Verständlichkeit kommt nicht aus dem Code, sondern aus der Inhaltsarbeit. Sie ist eng mit guter Webtexterstellung verwandt und überschneidet sich oft mit dem, was eine Website ohnehin lesbarer macht.

Robust: Technik darf nicht im Weg stehen

Das vierte Prinzip wirkt am unauffälligsten und ist gleichzeitig das Fundament. Inhalte und Funktionen müssen so technisch umgesetzt sein, dass assistive Technologien sie zuverlässig verarbeiten können. Was nach Detailarbeit klingt, entscheidet in der Realität oft über Erfolg oder Scheitern eines Audits.

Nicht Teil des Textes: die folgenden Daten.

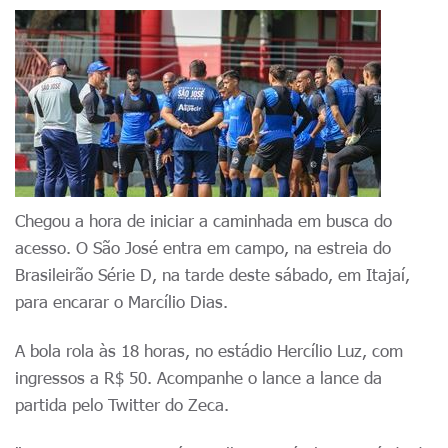
Chegou a hora de iniciar a caminhada em busca do
acesso. O São José entra em campo, na estreia do
Brasileirão Série D, na tarde deste sábado, em Itajaí,
para encarar o Marcílio Dias.
A bola rola às 18 horas, no estádio Hercílio Luz, com
ingressos a R$ 50. Acompanhe o lance a lance da
partida pelo Twitter do Zeca.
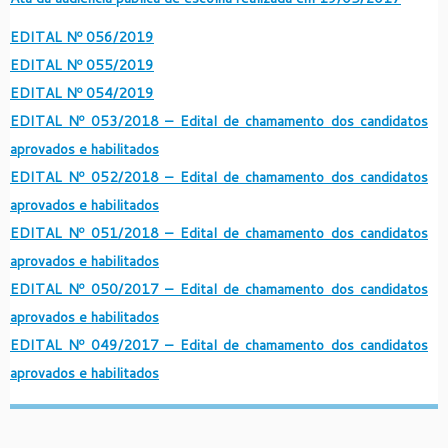
EDITAL Nº 056/2019
EDITAL Nº 055/2019
EDITAL Nº 054/2019
EDITAL Nº 053/2018 – Edital de chamamento dos candidatos
aprovados e habilitados
EDITAL Nº 052/2018 – Edital de chamamento dos candidatos
aprovados e habilitados
EDITAL Nº 051/2018 – Edital de chamamento dos candidatos
aprovados e habilitados
EDITAL Nº 050/2017 – Edital de chamamento dos candidatos
aprovados e habilitados
EDITAL Nº 049/2017 – Edital de chamamento dos candidatos
aprovados e habilitados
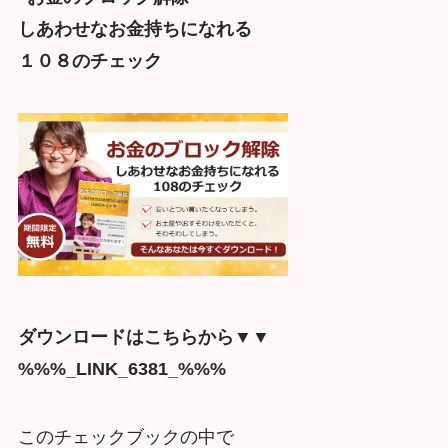
しあわせなお金持ちになれる
１０８のチェック
ダウンロードはこちらから▼▼
%%%_LINK_6381_%%%
このチェックブックの中で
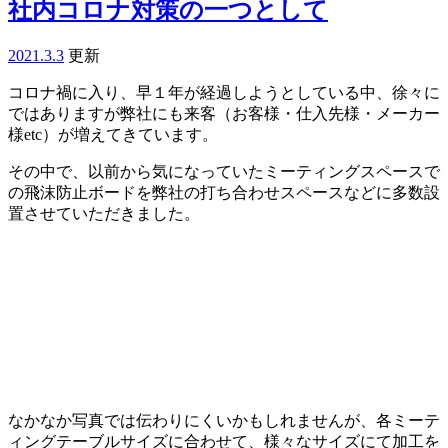
社内コロナ対策の一つとして
2021.3.3
更新
コロナ禍に入り、早１年が経過しようとしている中、徐々に
ではありますが弊社にも来客（お客様・仕入先様・メーカー
様etc）が増えてきています。
その中で、以前から気になっていたミーティングスペースで
の飛沫防止ボードを弊社の打ち合わせスペースなどに多数設
置させていただきました。
なかなか写真では伝わりにくいかもしれませんが、各ミーテ
ィングテーブルサイズに合わせて、様々なサイズにて加工を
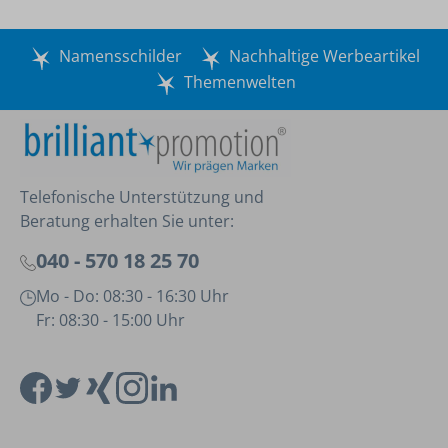
Namensschilder
Nachhaltige Werbeartikel
Themenwelten
Telefonische Unterstützung und
Beratung erhalten Sie unter:
040 - 570 18 25 70
Mo - Do: 08:30 - 16:30 Uhr
Fr: 08:30 - 15:00 Uhr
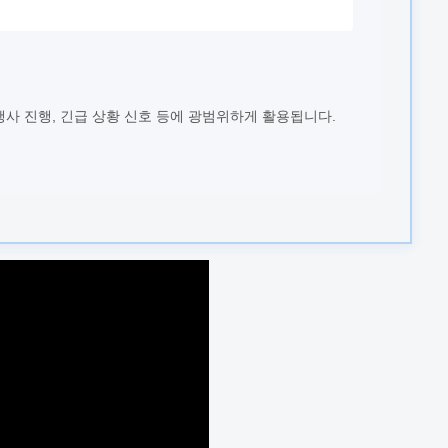
 행사 진행, 긴급 상황 신호 등에 광범위하게 활용됩니다.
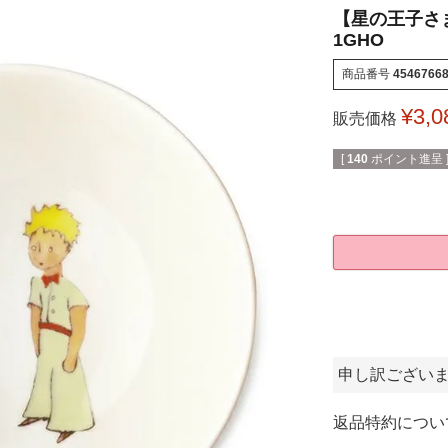
【星の王子さま
1GHO
商品番号
4546766
¥
3,0
販売価格
[
140
ポイント進呈 
申し訳ござい
返品特約につい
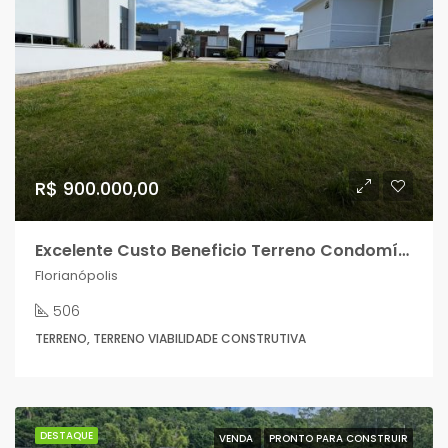
R$ 900.000,00
Excelente Custo Beneficio Terreno Condomínio Fechado 506,15 m²!
Florianópolis
506
TERRENO, TERRENO VIABILIDADE CONSTRUTIVA
DESTAQUE
VENDA
PRONTO PARA CONSTRUIR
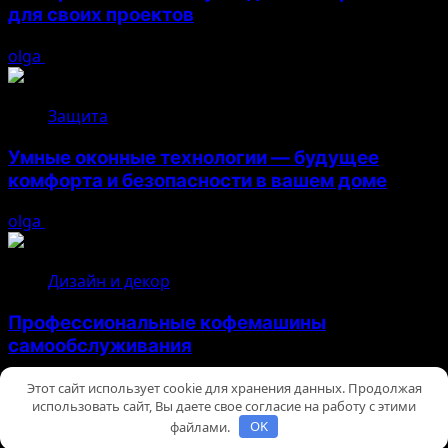
для своих проектов
olga
05.08.2026
Защита
Умные оконные технологии — будущее
комфорта и безопасности в вашем доме
olga
04.08.2026
Дизайн и декор
Профессиональные кофемашины
самообслуживания
olga
03.08.2026
Этот сайт использует cookie для хранения данных. Продолжая
использовать сайт, Вы даете свое согласие на работу с этими
Авторское право © 2026 Все права зарезервированы.
файлами.
OK
|
ReviewNews
от AF themes.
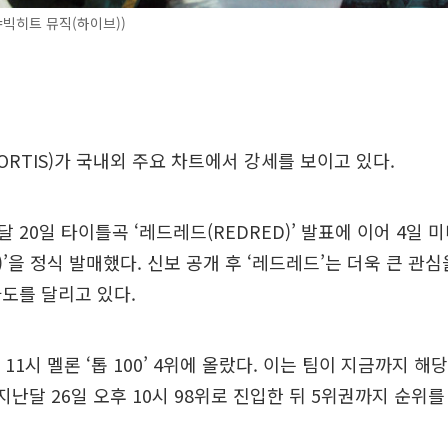
빅히트 뮤직(하이브))
ORTIS)가 국내외 주요 차트에서 강세를 보이고 있다.
 20일 타이틀곡 ‘레드레드(REDRED)’ 발표에 이어 4일 미
N)’을 정식 발매했다. 신보 공개 후 ‘레드레드’는 더욱 큰 관
도를 달리고 있다.
 11시 멜론 ‘톱 100’ 4위에 올랐다. 이는 팀이 지금까지 
 지난달 26일 오후 10시 98위로 진입한 뒤 5위권까지 순위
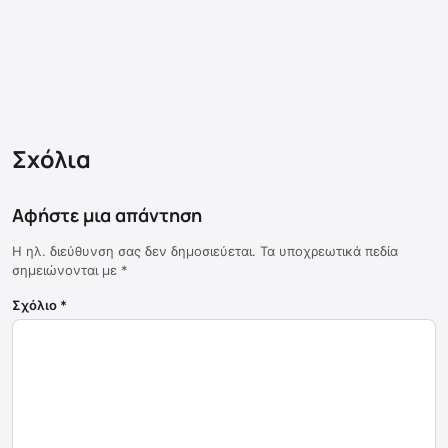
Σχόλια
Αφήστε μια απάντηση
Η ηλ. διεύθυνση σας δεν δημοσιεύεται.
Τα υποχρεωτικά πεδία
σημειώνονται με
*
Σχόλιο
*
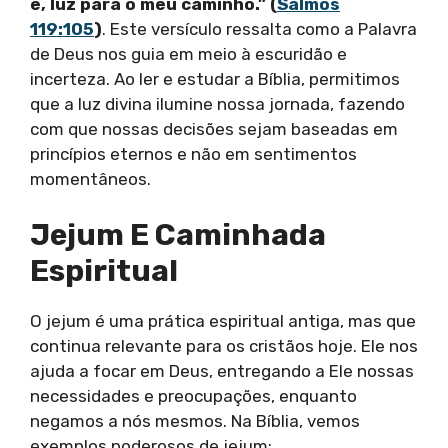
e, luz para o meu caminho.” (
Salmos
119:105
)
. Este versículo ressalta como a Palavra
de Deus nos guia em meio à escuridão e
incerteza. Ao ler e estudar a Bíblia, permitimos
que a luz divina ilumine nossa jornada, fazendo
com que nossas decisões sejam baseadas em
princípios eternos e não em sentimentos
momentâneos.
Jejum E Caminhada
Espiritual
O jejum é uma prática espiritual antiga, mas que
continua relevante para os cristãos hoje. Ele nos
ajuda a focar em Deus, entregando a Ele nossas
necessidades e preocupações, enquanto
negamos a nós mesmos. Na Bíblia, vemos
exemplos poderosos de jejum:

In der Praxis bedeutet das:

  • sauberes, semantisches HTML statt rein optischer Strukturen
  • korrekte Verwendung von ARIA, nur wo nötig
  • stabile Komponenten, die auch ohne JavaScript einen vernünftigen Zustand zeigen
  • keine improvisierten Konstrukte, die Screenreader verwirren

Wer auf einer modernen, komponentenbasierten Architektur arbeitet, hat hier deutliche Vorteile, weil Robustheit eine Frage des Fundaments ist und nicht nachträglicher Kosmetik.

Konformitätsstufen ohne Drama

Die WCAG kennen die Stufen A, AA und AAA. Für die meisten Unternehmenswebsites ist AA der relevante Massstab, auch im Kontext gesetzlicher Anforderungen. AAA ist in vielen Bereichen sinnvoll, aber nicht immer realistisch und manchmal sogar designerisch hinderlich.

Wichtig ist die Reihenfolge: A bildet die Basis, AA macht eine Website ernsthaft zugänglich. Wer AA solide erreicht, hat den grössten Teil der relevanten Wirkung schon abgedeckt.

Was du im Alltag damit anfangen kannst

Du musst die WCAG nicht auswendig lernen. Es reicht, wenn dein Team die vier Prinzipien als Filter nutzt:

  • Können alle Nutzer:innen den Inhalt wahrnehmen?
  • Kann ihn jeder mit zumutbarem Aufwand bedienen?
  • Ist die Sprache und Struktur verständlich?
  • Hält die Technik dem stand, was Tools und Browser daraus machen?

Diese vier Fragen reichen für die meisten redaktionellen und gestalterischen Entscheidungen. Erst bei Audits, Erklärungen oder rechtlichen Bewertungen lohnt sich der Blick in die Erfolgskriterien selbst.

Ruhiger Schluss

WCAG ist kein Projekt mit fixem Ende, sondern ein Mindestmass an Sorgfalt im laufenden Betrieb. Eine Website, die sauber gebaut ist und in der Pflege diszipliniert bleibt, erfüllt die meisten Anforderungen fast nebenbei.

Wenn du wissen willst, wo deine Website nach diesen vier Prinzipien aktuell steht, lässt sich das in einer kurzen Bestandsaufnahme meist sehr klar einordnen. Oft sind es weniger Punkte als befürchtet, dafür mit grösserer Wirkung als angenommen.